● **EXERCISE REQUIREMENTS**: Copy the PerlMonks reply about Perl word for word, between "Perl's a language, but" and "again this June).", inclusive.

● **EXTRACT PROVIDED**:

※ ※ ※

Beefy Boxes and Bandwidth Generously Provided by pair Networks
No such thing as a small change
 
PerlMonks  

Re: [RFC] What is [pP]erl to you, and how has this changed for you over the years (if it has)?

by talexb (Chancellor)
on Apr 02, 2021 at 01:06 UTC ( #11130698=note: print w/replies, xml ) Need Help??


in reply to [RFC] What is [pP]erl to you, and how has this changed for you over the years (if it has)?

Perl's a language, but it's also a community that supports that language, as evidenced by the Perlmongers groups (I lead the group in Toronto, Canada), The Perl Foundation (I'm taking care of the Sponsorship committee these days) and the annual conference (TPCiC, happening again this June).

For me, it was originally a more convenient tool than writing one-off C programs to mung a file, and it ran on a variety of platforms which was really handy. Lucky chance got me in the door of a startup that needed someone to write CGI scripts in Perl, so I started doing that over twenty years ago. The language continues to entertain and employ me, and it also provides a terrific technical community.

Now, over twenty years since picking this language up, I've looked at PHP, Python and Ruby -- they're nice languages, but I'm quite comfy with Perl. Tiobe says Perl's declining in popularity -- well, all I know is that I got cold-called a couple of times via LinkedIn for Perl jobs over the last five years, and they were thrilled that I was available, because "It's hard to find good Perl developers." So maybe it's not a popular language for new projects, but there's lots of legacy code out there that needs attention, as well as some new projects. So maybe Perl is the new COBOL?

※ ※ ※

● **SUPPLIED RECORDS**:
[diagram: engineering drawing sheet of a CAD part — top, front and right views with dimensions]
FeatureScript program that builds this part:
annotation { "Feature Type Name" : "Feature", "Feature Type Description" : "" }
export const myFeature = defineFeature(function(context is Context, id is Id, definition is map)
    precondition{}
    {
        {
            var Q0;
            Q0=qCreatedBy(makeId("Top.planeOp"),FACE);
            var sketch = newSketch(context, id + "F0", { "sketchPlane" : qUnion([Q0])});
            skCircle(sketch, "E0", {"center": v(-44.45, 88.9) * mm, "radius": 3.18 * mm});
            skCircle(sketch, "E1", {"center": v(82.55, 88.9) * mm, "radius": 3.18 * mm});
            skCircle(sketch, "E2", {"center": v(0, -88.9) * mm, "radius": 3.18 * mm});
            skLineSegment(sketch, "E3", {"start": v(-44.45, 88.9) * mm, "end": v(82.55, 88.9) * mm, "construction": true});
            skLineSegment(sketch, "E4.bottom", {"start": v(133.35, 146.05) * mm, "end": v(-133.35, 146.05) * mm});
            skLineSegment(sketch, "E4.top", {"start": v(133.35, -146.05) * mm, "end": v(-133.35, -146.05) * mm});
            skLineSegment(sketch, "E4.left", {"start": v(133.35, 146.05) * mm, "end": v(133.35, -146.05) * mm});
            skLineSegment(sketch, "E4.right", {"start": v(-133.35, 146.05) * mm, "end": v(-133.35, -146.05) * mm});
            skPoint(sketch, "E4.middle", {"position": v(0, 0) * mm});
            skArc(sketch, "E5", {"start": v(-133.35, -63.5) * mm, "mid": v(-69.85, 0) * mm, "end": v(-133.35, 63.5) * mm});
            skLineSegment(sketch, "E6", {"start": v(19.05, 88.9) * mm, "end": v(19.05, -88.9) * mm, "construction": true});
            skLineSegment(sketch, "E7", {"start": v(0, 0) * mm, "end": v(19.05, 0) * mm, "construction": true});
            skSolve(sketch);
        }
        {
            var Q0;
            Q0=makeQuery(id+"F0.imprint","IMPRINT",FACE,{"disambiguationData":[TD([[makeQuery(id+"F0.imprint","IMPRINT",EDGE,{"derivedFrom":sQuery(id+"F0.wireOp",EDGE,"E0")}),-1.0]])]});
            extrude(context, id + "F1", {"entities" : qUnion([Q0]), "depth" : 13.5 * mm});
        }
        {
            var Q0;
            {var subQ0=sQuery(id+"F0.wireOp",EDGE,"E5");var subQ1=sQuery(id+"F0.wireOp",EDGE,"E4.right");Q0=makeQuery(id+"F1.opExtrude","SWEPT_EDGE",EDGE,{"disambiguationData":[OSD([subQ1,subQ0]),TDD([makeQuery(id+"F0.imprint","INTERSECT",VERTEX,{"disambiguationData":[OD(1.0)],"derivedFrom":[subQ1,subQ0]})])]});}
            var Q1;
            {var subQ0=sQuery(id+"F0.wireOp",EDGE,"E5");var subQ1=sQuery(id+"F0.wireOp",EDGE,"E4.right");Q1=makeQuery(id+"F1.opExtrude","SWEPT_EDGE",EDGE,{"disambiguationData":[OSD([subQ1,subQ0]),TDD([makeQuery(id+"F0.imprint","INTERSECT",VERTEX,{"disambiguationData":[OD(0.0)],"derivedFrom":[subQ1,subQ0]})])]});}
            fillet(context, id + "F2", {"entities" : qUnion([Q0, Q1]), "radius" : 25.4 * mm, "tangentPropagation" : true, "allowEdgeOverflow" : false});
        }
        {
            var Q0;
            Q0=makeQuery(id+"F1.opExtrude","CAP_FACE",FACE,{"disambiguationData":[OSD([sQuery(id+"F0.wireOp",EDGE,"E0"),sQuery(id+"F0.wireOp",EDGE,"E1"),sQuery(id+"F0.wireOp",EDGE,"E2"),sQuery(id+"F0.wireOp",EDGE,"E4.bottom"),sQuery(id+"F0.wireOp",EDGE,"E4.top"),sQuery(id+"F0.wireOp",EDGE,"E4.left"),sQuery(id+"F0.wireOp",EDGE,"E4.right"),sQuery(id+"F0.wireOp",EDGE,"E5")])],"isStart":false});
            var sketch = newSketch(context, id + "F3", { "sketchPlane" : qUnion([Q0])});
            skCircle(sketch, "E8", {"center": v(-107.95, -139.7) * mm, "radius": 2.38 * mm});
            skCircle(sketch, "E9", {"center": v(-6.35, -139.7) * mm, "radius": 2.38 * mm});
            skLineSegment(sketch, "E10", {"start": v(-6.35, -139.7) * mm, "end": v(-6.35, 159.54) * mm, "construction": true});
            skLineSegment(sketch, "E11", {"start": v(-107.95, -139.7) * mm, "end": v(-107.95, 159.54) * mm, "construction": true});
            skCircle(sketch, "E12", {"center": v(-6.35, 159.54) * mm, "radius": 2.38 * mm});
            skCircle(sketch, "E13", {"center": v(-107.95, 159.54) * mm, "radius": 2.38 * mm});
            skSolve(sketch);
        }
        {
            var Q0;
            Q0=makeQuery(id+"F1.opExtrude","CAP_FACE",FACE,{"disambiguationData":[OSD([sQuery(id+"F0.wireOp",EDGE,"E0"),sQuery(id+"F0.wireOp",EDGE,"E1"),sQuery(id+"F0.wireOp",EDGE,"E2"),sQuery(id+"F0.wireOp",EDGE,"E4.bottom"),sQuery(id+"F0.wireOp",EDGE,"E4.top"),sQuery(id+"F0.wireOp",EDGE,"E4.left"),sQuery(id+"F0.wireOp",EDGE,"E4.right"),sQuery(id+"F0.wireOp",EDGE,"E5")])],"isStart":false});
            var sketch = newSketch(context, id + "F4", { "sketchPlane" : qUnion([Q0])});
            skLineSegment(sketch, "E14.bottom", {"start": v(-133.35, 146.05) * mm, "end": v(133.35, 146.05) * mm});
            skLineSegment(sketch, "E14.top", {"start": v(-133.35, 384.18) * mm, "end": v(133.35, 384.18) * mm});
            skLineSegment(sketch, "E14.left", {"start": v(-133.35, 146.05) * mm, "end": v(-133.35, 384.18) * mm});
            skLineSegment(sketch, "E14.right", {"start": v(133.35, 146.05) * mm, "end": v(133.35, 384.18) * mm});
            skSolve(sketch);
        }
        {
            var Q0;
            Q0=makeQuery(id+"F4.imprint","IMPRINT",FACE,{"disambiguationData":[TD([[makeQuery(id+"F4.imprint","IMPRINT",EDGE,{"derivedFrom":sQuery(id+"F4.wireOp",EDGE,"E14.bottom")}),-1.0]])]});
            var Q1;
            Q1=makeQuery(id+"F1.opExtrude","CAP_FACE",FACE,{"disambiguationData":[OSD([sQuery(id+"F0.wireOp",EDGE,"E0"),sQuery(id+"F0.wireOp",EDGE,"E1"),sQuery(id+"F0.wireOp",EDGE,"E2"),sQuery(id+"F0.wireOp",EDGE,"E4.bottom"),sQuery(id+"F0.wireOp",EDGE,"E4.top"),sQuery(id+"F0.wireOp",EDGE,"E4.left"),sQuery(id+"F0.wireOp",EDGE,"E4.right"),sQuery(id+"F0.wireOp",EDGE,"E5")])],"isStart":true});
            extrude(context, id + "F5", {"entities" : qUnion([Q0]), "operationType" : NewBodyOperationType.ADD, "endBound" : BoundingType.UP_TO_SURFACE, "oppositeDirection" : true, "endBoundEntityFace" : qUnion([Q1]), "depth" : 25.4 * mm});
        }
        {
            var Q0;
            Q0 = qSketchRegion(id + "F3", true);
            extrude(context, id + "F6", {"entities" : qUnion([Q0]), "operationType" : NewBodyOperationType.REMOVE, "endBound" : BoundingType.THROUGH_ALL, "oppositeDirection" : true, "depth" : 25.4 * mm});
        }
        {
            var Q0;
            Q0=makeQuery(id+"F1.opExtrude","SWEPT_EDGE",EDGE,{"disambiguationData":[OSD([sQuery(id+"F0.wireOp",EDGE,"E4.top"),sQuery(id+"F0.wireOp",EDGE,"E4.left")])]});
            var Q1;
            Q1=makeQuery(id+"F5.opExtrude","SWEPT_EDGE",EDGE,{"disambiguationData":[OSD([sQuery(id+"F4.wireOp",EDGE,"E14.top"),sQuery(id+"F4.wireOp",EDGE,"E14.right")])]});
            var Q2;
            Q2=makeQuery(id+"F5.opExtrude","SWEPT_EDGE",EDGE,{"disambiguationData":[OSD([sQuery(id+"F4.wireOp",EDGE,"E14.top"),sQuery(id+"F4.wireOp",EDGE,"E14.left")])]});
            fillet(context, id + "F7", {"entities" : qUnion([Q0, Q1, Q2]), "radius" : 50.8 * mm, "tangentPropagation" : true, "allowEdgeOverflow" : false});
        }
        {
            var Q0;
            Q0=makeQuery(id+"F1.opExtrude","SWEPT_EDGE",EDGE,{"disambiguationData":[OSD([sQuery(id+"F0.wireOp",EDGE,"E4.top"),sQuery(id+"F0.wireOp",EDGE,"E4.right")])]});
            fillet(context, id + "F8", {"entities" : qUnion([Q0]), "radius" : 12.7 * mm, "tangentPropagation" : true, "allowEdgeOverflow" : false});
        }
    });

※ ※ ※

● **WORKED ANSWER**:
Perl's a language, but it's also a community that supports that language, as evidenced by the Perlmongers groups (I lead the group in Toronto, Canada), The Perl Foundation (I'm taking care of the Sponsorship committee these days) and the annual conference (TPCiC, happening again this June).